**Data extract:**
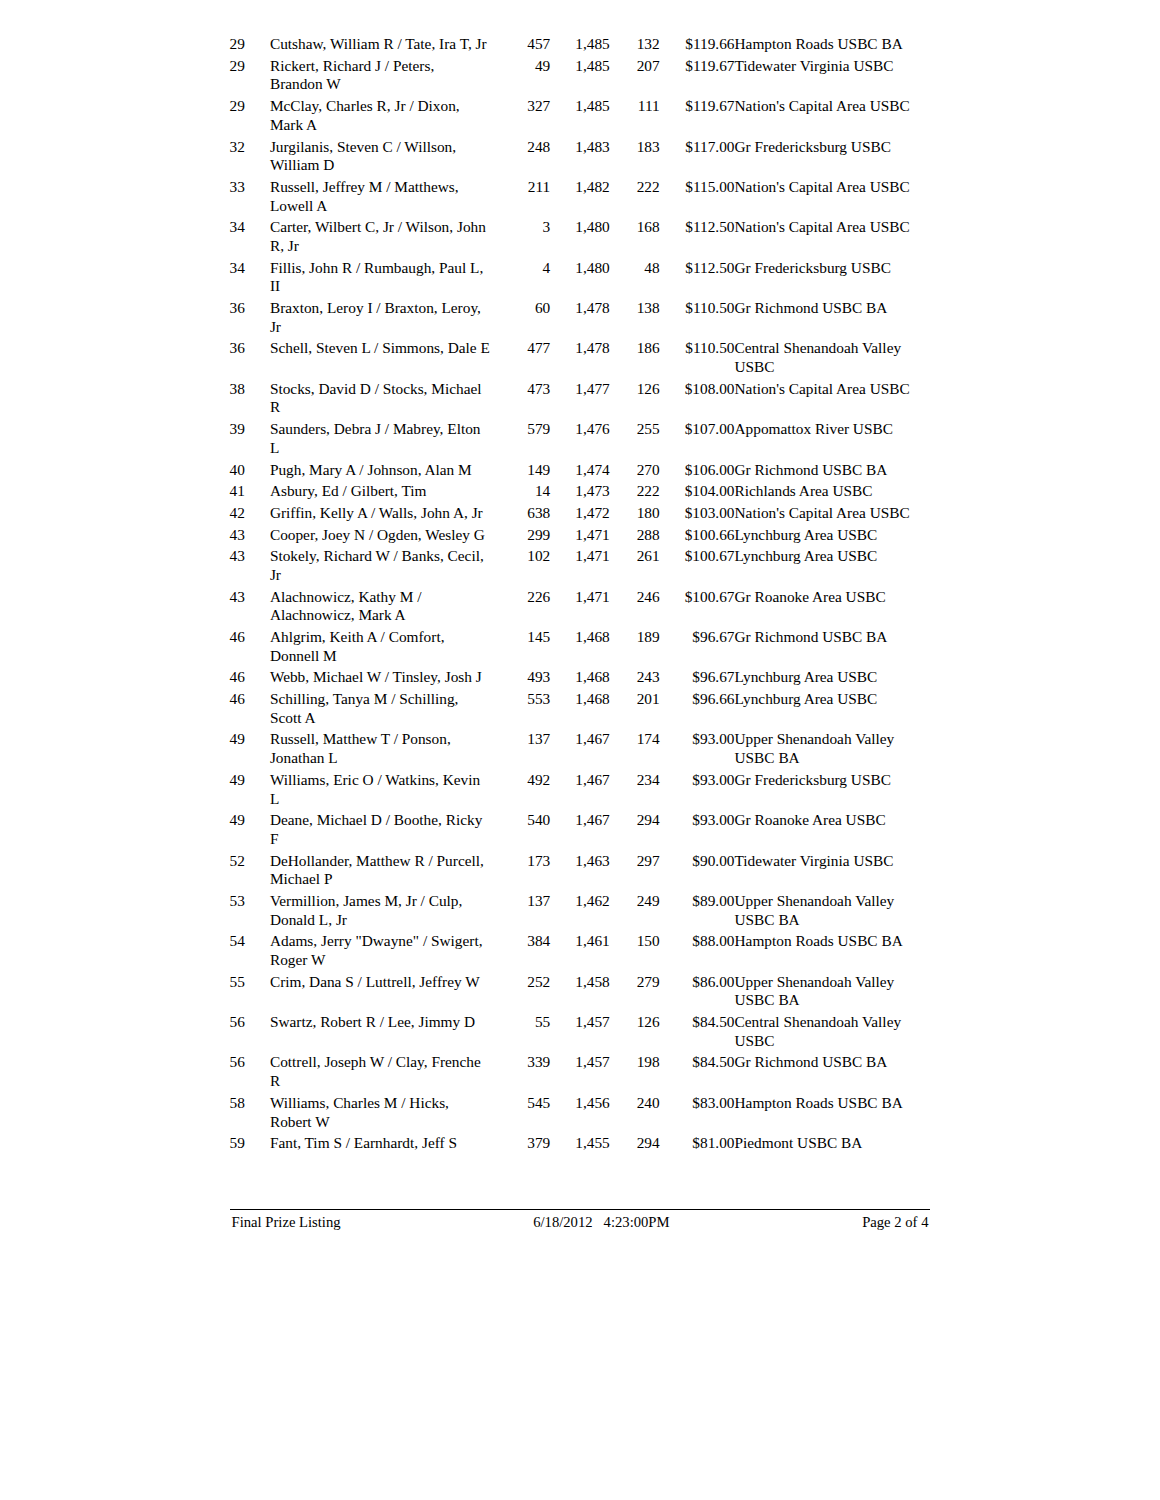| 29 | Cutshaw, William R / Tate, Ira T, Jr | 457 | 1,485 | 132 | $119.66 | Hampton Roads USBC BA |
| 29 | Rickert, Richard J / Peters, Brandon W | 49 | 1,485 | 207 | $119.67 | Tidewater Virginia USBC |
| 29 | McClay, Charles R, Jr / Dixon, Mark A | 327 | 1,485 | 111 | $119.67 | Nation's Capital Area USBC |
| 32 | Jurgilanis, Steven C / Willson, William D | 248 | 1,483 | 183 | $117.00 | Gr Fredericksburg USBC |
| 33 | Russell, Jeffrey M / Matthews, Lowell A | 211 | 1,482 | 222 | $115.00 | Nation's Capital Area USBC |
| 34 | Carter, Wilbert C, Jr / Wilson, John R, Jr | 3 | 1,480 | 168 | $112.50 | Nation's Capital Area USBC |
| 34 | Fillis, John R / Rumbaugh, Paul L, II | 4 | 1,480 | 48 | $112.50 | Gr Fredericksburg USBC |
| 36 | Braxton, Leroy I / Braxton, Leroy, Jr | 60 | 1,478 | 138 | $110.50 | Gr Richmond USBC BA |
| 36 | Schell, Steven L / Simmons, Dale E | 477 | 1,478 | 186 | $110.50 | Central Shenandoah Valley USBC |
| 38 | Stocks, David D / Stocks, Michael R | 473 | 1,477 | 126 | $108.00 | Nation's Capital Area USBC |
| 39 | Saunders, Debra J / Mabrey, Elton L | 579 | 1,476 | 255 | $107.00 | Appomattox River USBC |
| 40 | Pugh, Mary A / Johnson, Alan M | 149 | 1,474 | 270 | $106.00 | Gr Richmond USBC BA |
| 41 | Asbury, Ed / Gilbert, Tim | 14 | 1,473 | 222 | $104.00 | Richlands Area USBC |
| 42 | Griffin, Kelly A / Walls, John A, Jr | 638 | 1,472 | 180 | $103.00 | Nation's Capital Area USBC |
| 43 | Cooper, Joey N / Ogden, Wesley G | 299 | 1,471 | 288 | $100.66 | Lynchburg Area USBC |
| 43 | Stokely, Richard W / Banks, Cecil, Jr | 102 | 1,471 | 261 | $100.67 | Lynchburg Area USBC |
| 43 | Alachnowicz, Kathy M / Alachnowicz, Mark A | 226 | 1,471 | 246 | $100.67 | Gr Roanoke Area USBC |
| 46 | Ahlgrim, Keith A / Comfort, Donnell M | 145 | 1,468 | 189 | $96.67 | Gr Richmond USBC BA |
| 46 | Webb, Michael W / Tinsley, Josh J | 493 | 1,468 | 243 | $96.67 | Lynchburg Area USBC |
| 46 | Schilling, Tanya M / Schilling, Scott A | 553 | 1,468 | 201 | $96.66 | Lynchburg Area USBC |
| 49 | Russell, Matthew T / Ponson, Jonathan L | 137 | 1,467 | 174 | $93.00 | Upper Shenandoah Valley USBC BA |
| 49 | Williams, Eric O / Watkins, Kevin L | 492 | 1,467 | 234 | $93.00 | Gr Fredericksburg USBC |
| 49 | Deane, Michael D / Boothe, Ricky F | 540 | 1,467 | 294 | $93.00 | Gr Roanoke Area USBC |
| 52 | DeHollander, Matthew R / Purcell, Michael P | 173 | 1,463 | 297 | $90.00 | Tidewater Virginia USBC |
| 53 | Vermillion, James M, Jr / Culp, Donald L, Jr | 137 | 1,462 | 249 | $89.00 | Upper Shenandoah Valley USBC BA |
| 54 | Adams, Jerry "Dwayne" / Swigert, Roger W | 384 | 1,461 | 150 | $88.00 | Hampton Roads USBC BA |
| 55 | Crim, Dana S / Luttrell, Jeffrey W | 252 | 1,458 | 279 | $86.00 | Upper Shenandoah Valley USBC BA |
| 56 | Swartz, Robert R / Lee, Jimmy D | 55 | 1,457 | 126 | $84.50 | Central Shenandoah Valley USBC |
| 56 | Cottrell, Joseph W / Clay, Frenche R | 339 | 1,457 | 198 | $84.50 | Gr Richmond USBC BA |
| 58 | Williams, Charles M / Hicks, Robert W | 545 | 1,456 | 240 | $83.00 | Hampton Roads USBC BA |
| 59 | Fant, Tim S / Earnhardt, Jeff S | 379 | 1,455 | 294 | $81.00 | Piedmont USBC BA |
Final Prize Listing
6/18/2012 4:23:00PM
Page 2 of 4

**Prompt:** Reproduce, word for word, everything in the listing above except the pictures.

**Reply to the exercise:**
| 29 | Cutshaw, William R / Tate, Ira T, Jr | 457 | 1,485 | 132 | $119.66 | Hampton Roads USBC BA |
| 29 | Rickert, Richard J / Peters, Brandon W | 49 | 1,485 | 207 | $119.67 | Tidewater Virginia USBC |
| 29 | McClay, Charles R, Jr / Dixon, Mark A | 327 | 1,485 | 111 | $119.67 | Nation's Capital Area USBC |
| 32 | Jurgilanis, Steven C / Willson, William D | 248 | 1,483 | 183 | $117.00 | Gr Fredericksburg USBC |
| 33 | Russell, Jeffrey M / Matthews, Lowell A | 211 | 1,482 | 222 | $115.00 | Nation's Capital Area USBC |
| 34 | Carter, Wilbert C, Jr / Wilson, John R, Jr | 3 | 1,480 | 168 | $112.50 | Nation's Capital Area USBC |
| 34 | Fillis, John R / Rumbaugh, Paul L, II | 4 | 1,480 | 48 | $112.50 | Gr Fredericksburg USBC |
| 36 | Braxton, Leroy I / Braxton, Leroy, Jr | 60 | 1,478 | 138 | $110.50 | Gr Richmond USBC BA |
| 36 | Schell, Steven L / Simmons, Dale E | 477 | 1,478 | 186 | $110.50 | Central Shenandoah Valley USBC |
| 38 | Stocks, David D / Stocks, Michael R | 473 | 1,477 | 126 | $108.00 | Nation's Capital Area USBC |
| 39 | Saunders, Debra J / Mabrey, Elton L | 579 | 1,476 | 255 | $107.00 | Appomattox River USBC |
| 40 | Pugh, Mary A / Johnson, Alan M | 149 | 1,474 | 270 | $106.00 | Gr Richmond USBC BA |
| 41 | Asbury, Ed / Gilbert, Tim | 14 | 1,473 | 222 | $104.00 | Richlands Area USBC |
| 42 | Griffin, Kelly A / Walls, John A, Jr | 638 | 1,472 | 180 | $103.00 | Nation's Capital Area USBC |
| 43 | Cooper, Joey N / Ogden, Wesley G | 299 | 1,471 | 288 | $100.66 | Lynchburg Area USBC |
| 43 | Stokely, Richard W / Banks, Cecil, Jr | 102 | 1,471 | 261 | $100.67 | Lynchburg Area USBC |
| 43 | Alachnowicz, Kathy M / Alachnowicz, Mark A | 226 | 1,471 | 246 | $100.67 | Gr Roanoke Area USBC |
| 46 | Ahlgrim, Keith A / Comfort, Donnell M | 145 | 1,468 | 189 | $96.67 | Gr Richmond USBC BA |
| 46 | Webb, Michael W / Tinsley, Josh J | 493 | 1,468 | 243 | $96.67 | Lynchburg Area USBC |
| 46 | Schilling, Tanya M / Schilling, Scott A | 553 | 1,468 | 201 | $96.66 | Lynchburg Area USBC |
| 49 | Russell, Matthew T / Ponson, Jonathan L | 137 | 1,467 | 174 | $93.00 | Upper Shenandoah Valley USBC BA |
| 49 | Williams, Eric O / Watkins, Kevin L | 492 | 1,467 | 234 | $93.00 | Gr Fredericksburg USBC |
| 49 | Deane, Michael D / Boothe, Ricky F | 540 | 1,467 | 294 | $93.00 | Gr Roanoke Area USBC |
| 52 | DeHollander, Matthew R / Purcell, Michael P | 173 | 1,463 | 297 | $90.00 | Tidewater Virginia USBC |
| 53 | Vermillion, James M, Jr / Culp, Donald L, Jr | 137 | 1,462 | 249 | $89.00 | Upper Shenandoah Valley USBC BA |
| 54 | Adams, Jerry "Dwayne" / Swigert, Roger W | 384 | 1,461 | 150 | $88.00 | Hampton Roads USBC BA |
| 55 | Crim, Dana S / Luttrell, Jeffrey W | 252 | 1,458 | 279 | $86.00 | Upper Shenandoah Valley USBC BA |
| 56 | Swartz, Robert R / Lee, Jimmy D | 55 | 1,457 | 126 | $84.50 | Central Shenandoah Valley USBC |
| 56 | Cottrell, Joseph W / Clay, Frenche R | 339 | 1,457 | 198 | $84.50 | Gr Richmond USBC BA |
| 58 | Williams, Charles M / Hicks, Robert W | 545 | 1,456 | 240 | $83.00 | Hampton Roads USBC BA |
| 59 | Fant, Tim S / Earnhardt, Jeff S | 379 | 1,455 | 294 | $81.00 | Piedmont USBC BA |
Final Prize Listing
6/18/2012 4:23:00PM
Page 2 of 4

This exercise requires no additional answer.